On the global scale, 2018 saw remittances shot up to $689 billion as developing countries got 77%, while Mexico, China, Egypt, India, and Philippines made the top of the list of countries raking in mammoth sums in diaspora remittances.

All of these are figures which are very much in doubt because Africa is not a figure-preserving continent. However, there are huge pointers to the near accuracy of some of these claims.

Read Also: CBN Orders Closure of Naira Remittances Ledgers

Nigerians can be described as universal citizens. The fantastic implication of this assertion is the huge influx of money from different economies around the globe especially Europe and America, for they have the highest number of Nigerian migrants. The United Nation pegs the figure of Nigerian legal immigrants at 1.3 million. The US has 22.6 per cent.

Nigeria comes second in Africa after Egypt where diaspora remittance is concerned. Nigeria diaspora remittance is said to be the 10th largest in the world. It is the 40% of cash flow into sub-Saharan African, the second basic source of foreign exchange for Nigeria.

The problem is, hardly do we see the impact on the economy as most of the remittances are reported to be spent mostly for consumption purposes. With the current prediction of a possible diaspora remittance increase in 2022, can Africa wake up from the evil slumber of merely consuming?

According to PwC, Nigeria received $25 billion in 2018 – 83 per cent of the national budget, 11 times the foreign direct investment for the year, and 6.1 per cent of GDP. Experts agree that because most of the transfers enter the country in little amounts and through unpopular means, it is hard to achieve absolute accuracy on the Nigerian diaspora remittances. But the fact remains that Nigeria makes money every year through this channel.

No amount will ever be enough to cushion the harsh effect of the Nigerian economy on the masses if the foreign income is not strategically utilised.

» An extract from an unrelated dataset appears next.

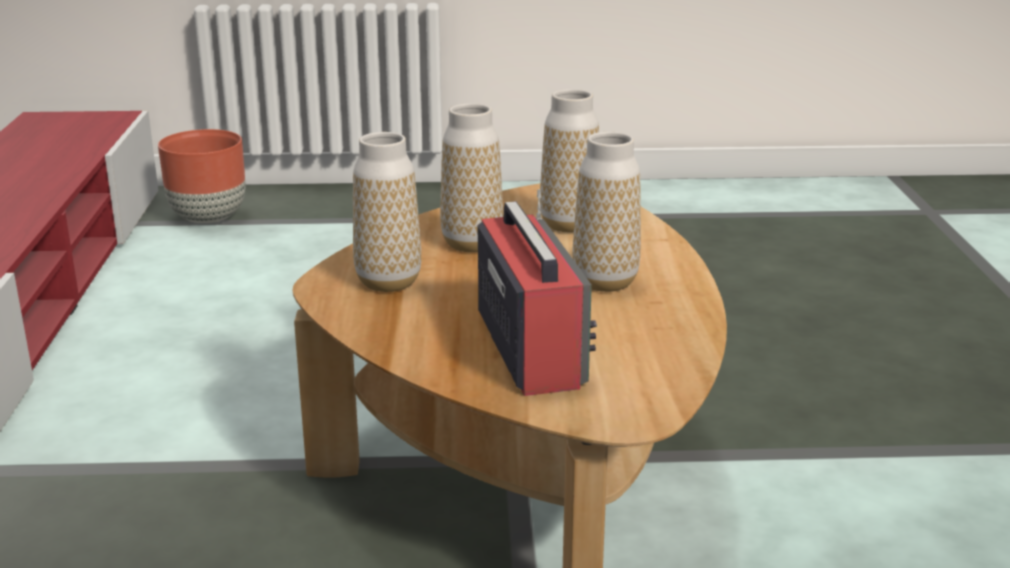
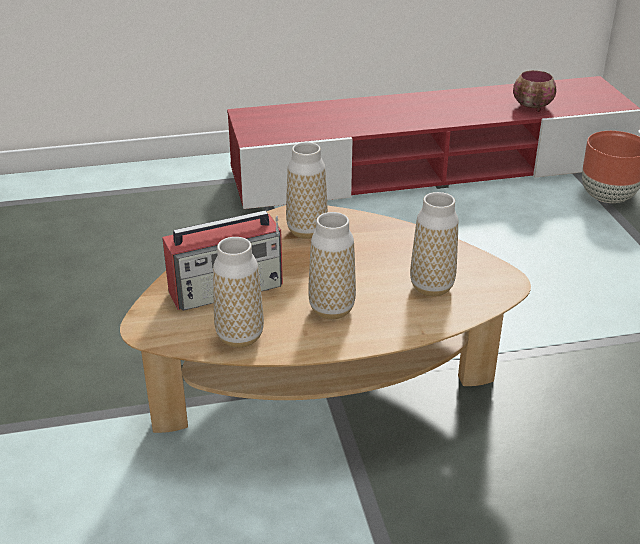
camera: 80 degrees right, 10 degrees up
(66, 154) = (532, 107): none -> bowl
(472, 244) = (378, 252): vase -> vase (240, 337)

These are profitable channels through which the government can make judicious use of the diaspora remittances.

Nigeria must find a way to create a plan for development by Diasporas that is complementary to the actions of public authorities and international donors.

There must be deliberate diaspora engagement and the government should create opportunities for diasporas to engage in economic development. Specific actions include identifying goals, mapping diaspora location and skills, fostering a relationship of trust with the diaspora, maintaining a strong means of communication with the diaspora, and ultimately encouraging diaspora contributions to national development.